Ortega manda a capturar opositores: así funciona la “vigilancia revolucionaria” en todo el país
“Tenemos paz, y eso no significa que el enemigo descansa… por eso tenemos que mantener la vigilancia revolucionaria… para que en cuanto se les descubra, se les captura y se les procesa”. La frase, lanzada por el dictador Daniel Ortega el 19 de julio, es una orden operativa: reforzar la vigilancia en todos los rincones del país para identificar, reprimir y neutralizar cualquier atisbo de oposición.
El régimen de Daniel Ortega y Rosario Murillo ha construido una red de vigilancia territorial que convierte cada barrio, cada cuadra y cada casa en un posible puesto de espionaje. En su último informe, el Grupo de Expertos en Derechos Humanos sobre Nicaragua de la ONU detalla cómo funcionan estas redes, cómo se articulan con las instituciones públicas, qué mecanismos utilizan para vigilar a las personas en sus casas y comunidades, y cómo esa información alimenta decisiones represivas como arrestos arbitrarios, confiscaciones, despojos de nacionalidad y cancelación de derechos fundamentales.

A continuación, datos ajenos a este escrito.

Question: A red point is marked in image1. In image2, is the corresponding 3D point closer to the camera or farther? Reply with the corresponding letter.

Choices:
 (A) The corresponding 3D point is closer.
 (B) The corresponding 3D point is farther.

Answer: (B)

Las Unidades de vigilancia barrial: el espionaje desde la comunidad
El centro operativo de esta red son las Unidades de Victoria, células del Frente Sandinista que tienen presencia en prácticamente todos los barrios del país. Su misión es clara: identificar a opositores, vigilar sus movimientos, documentar sus relaciones y canalizar esa información hacia las estructuras policiales y de inteligencia del régimen. Estas unidades están coordinadas por los llamados “secretarios políticos” del partido, quienes responden directamente a la Presidencia y actúan como enlaces entre el poder central y el territorio.
Existen también los llamados Consejos del Poder Ciudadano (CPC) y Gabinetes de la Familia, que funcionan como redes de informantes y delatores en comunidades y espacios laborales. A través de ellos se organiza el control de la población y se supervisa el comportamiento político de cada habitante. Cualquier señal de oposición —desde participar en una protesta hasta expresar críticas en redes sociales— puede ser motivo suficiente para ser reportado, seguido o incluso detenido. En los barrios más vigilados, hay opositores obligados a reportar sus movimientos por WhatsApp, enviar fotos con ubicación en tiempo real o recibir visitas frecuentes de “brigadas sociales” que en realidad recaban información política.
La vigilancia se extiende a todas las instituciones del Estado. El personal de alcaldías, centros de salud, escuelas y universidades está obligado a colaborar con las estructuras del partido. El Ministerio de Salud, por ejemplo, ha sido utilizado para levantar censos casa por casa, en los que se registran datos no solo sanitarios, sino también políticos. En las oficinas públicas, los trabajadores son monitoreados constantemente, y cualquier muestra de disidencia puede costar el empleo o ser denunciada a instancias superiores.
Control total: digital, físico e institucional
La red de espionaje no se limita al entorno físico. TELCOR, bajo control de la familia del dictador, juega un papel central en la intervención de comunicaciones y el monitoreo de redes sociales. Los aparatos de seguridad del régimen acceden a llamadas, mensajes y perfiles digitales. Paralelamente, operan granjas de trolls que atacan a opositores, difunden campañas de difamación y amplifican los mensajes del oficialismo. La Policía y el Ejército también vigilan las actividades en línea, y han creado bases de datos con perfiles detallados de periodistas, defensores de derechos humanos, estudiantes, líderes religiosos y activistas, dentro y fuera del país.
El uso de grupos paramilitares y motorizados para la vigilancia directa en casas continúa siendo parte del repertorio de control. Opositores que permanecen en Nicaragua han denunciado que viven bajo constante monitoreo: hombres armados frente a sus viviendas, seguimiento en la calle, patrullajes diarios y cámaras instaladas en postes cercanos. A esto se suman las amenazas, las detenciones sin orden judicial y las campañas de odio impulsadas desde medios oficialistas, que actúan en coordinación con el aparato represivo.
El fin último de esta vigilancia es sostener el poder mediante el terror y la anulación del adversario político. Cada dato recopilado puede traducirse en acciones represivas: detenciones arbitrarias, cancelación de personerías jurídicas, confiscaciones de bienes, deportaciones o el retiro de la nacionalidad. El informe del Grupo de Expertos es categórico: en Nicaragua, el Estado ha institucionalizado una maquinaria de vigilancia ciudadana con el fin de perpetuar un régimen autoritario basado en el miedo.